My issues with the way the game handles endings aside, Silent Hill f if nothing else mostly lives up to the promise of a return to form. There are no guns in this game; leaving aside the history of guns in post-war Japan (which is a more complicated topic than is within the scope of this review) the protagonist is also a young country girl in her early 20s. As such, all of your weapons are a variety of melee weapons, from random pipes laying around to heavy wood axes to small-but-quick knives to even a mythical sword (which will wind up being important to the later endings.) Unlike previous games, your weapons will over time take damage and eventually break, in a way functioning like ammo in the American settings. As such, there are melee weapons everywhere, most of them sharing one moveset or another.

Rather than the tank controls of games past, Silent Hill f controls similarly to a modern soulslike, with a fairly typical third person camera and relatively fluid motion. You can dodge, you have a stamina meter, and the combat loop generally involves waiting for the right moment to counter-attack, which is guaranteed to stun your opponent. I've said for a while that soulslikes generally take old-school survival horror sensibilities and old-school RPG sensibilities and mashes them together into a thoroughly modern take on both, and Silent Hill f in turn takes it full circle by playing more like Bloodborne than Silent Hill 2. This isn't necessarily a bad thing, but it does have the tendency to flatten every combat encounter in the game and takes focus from the game's atmosphere and story and puts it on the combat. And at that point, why not just play Bloodborne?

Where the early games tended to be rather laissez-faire on inventory, here you're quite limited in how much you can carry; you can have up to 99 pills, but some items like bandages only stack up to a limited number per slot, and some items like medkits take up a whole inventory slot all by themselves. You'll pick up all kinds of sweet treats that confer benefits to your health, your stamina, or your sanity (more on the sanity gauge in a bit.) These also take up room in your inventory, but you can drop them off at shrines scattered around the game world as offerings, conferring faith, which in the game's context acts as a currency. You can find or buy various talismans that confer various bonuses, and big blank ones (which are rare) can be used with faith to purchase upgrades for your health, sanity, stamina, or how many talismans you can have active.

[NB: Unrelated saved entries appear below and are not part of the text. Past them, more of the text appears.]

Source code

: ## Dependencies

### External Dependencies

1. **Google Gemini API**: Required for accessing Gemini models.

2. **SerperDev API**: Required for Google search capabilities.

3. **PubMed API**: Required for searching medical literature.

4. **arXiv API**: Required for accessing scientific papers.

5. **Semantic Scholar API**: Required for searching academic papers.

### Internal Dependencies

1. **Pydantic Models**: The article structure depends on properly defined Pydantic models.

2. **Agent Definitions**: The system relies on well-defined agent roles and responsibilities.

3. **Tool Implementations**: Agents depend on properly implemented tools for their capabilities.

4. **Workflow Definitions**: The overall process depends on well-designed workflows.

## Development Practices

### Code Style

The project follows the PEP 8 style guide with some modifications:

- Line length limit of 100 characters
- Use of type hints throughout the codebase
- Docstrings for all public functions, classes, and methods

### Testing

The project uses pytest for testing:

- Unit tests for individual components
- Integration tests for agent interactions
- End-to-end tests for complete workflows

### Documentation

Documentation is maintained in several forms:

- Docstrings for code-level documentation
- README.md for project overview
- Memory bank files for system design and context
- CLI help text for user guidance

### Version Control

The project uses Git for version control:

You can also earn faith by finding high-value, mostly inedible offerings like antique combs.

I don't think I hated Silent Hill f; I've been frustrated with the direction the franchise has been going pretty much since the fourth game if not the third, and if absolutely nothing else, Silent Hill f does at times feel closer to the original games than the franchise has felt in a long time. But there's something about it that leaves me cold, and I think a lot of it has to do with the fact that it feels like the franchise has all but abandoned its cosmic horror roots and is instead leaning into becoming an almost generic psychological horror franchise. This was actually my first exposure to anything written by Ryukishi07, and while he does seem to be a talented horror writer from what I've seen, and I certainly have no issue with a storyline delving into the gender issues of a bygone era of Japan, I'm just left wondering if Silent Hill f was originally an unrelated Ryukishi07 project before someone decided to slap the Silent Hill brand on it during development. It remains to be seen what they do with the upcoming Silent Hill Townfall (another game not set in or near the original town) but I'm not optimistic about a return to what made the franchise unique.